Şehir pazarlaması kavramının ilk kullanımına 1969 yılında Kotler ve Levy tarafından yazılan “Pazarlamanın Genişletilmiş Teorisi” isimli makalede rastlanmaktadır. Daha sonraları bu yaklaşımın geniş çevrelerce kabul görmesi ile özellikle 1990 yılı sonrasında konu hakkında farklı yazarlar çalışmalarda bulunmuşlardır. Şehir pazarlaması genel olarak; şehirlerin pazardaki rekabette öne çıkmalarını sağlayacak kentsel fonksiyonların, yerel halkın, firmaların, turistlerin ve diğer ziyaretçilerin taleplerinin en uygun şekilde dengelenmesi için yapılan tanıtım ve pazarlama süreci olarak tanımlanmaktadır (Yıldız, 2010: 34).

Warnaby ve Davies ise şehir pazarlamasını, “belirlenen amaçlara uygun olarak ilgili bölgenin etken sosyal ve ekonomik özelliklerini maksimize etmek amacıyla hedef müşterilerin taleplerine bağlı olarak yapılan faaliyetler süreci” (1997: 206) diye tanımlamaktadır.

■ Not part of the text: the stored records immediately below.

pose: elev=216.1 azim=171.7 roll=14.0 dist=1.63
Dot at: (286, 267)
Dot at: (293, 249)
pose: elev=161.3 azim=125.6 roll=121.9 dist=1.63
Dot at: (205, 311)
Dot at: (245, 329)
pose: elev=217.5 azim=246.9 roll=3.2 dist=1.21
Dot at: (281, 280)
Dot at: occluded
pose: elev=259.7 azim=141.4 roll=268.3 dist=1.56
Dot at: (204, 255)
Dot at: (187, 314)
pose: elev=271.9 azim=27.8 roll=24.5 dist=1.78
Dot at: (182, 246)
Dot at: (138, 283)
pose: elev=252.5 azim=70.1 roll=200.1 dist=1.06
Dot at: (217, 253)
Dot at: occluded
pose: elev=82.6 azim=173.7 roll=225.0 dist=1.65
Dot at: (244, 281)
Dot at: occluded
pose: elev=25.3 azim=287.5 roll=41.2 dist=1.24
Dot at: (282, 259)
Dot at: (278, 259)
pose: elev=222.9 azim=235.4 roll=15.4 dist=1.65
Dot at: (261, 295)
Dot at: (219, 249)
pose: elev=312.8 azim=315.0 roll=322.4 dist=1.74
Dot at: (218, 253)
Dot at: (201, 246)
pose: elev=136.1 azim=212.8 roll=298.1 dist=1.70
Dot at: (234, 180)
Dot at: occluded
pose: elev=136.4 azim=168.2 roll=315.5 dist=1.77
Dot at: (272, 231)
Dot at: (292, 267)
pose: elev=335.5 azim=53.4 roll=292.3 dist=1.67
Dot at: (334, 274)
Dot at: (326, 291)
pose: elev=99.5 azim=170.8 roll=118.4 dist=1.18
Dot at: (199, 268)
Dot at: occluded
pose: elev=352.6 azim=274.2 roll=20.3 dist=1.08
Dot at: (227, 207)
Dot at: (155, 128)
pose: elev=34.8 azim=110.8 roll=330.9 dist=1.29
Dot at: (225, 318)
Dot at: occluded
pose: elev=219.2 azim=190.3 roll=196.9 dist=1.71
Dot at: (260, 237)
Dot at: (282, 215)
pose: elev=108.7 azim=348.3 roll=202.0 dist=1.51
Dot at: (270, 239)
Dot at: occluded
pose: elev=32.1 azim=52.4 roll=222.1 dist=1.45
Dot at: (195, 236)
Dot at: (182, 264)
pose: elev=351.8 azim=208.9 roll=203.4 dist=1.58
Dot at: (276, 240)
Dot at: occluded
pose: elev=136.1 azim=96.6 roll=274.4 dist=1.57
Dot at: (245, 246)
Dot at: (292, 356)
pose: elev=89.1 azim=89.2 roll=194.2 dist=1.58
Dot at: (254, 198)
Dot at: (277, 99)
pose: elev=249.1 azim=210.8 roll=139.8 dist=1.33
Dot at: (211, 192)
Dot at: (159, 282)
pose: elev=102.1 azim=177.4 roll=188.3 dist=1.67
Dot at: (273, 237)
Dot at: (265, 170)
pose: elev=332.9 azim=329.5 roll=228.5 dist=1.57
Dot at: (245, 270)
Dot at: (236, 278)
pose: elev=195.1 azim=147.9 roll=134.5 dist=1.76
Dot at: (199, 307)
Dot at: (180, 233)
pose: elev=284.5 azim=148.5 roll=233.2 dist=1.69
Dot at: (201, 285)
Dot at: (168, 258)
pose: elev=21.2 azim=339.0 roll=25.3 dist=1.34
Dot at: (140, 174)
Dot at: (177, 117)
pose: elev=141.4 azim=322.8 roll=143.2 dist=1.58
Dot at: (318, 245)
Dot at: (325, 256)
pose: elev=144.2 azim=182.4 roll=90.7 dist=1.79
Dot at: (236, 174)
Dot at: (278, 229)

Şehir pazarlaması başka bir bakış açısına göre; şehirlerin yatırımcıları, ziyaretçileri ve yeni yerleşimcileri çekmek ve şehir halkını mutlu etmek, bunların isteklerine cevap vermek amacıyla şehir imkânları oluşturarak, şehrin cazibesini ve değerini arttırma çabasıdır. Bu çabaların içinde şehirde eğlence merkezlerinin oluşturulması, kültürel faaliyetlerin düzenlenmesi, şehrin ulaşım ve iletişim başta olmak üzere altyapısının geliştirilmesi bulunmaktadır. Ancak şehir pazarlamasını sadece bunlarla açıklamak dar bir bakış açısı getirebilir. Bu yüzden şehir pazarlaması, şehrin gerek yerel gerekse küresel anlamda insanların zihnindeki imajının geliştirilmesini de gerektirmektedir (Apaydın, 2011: 3).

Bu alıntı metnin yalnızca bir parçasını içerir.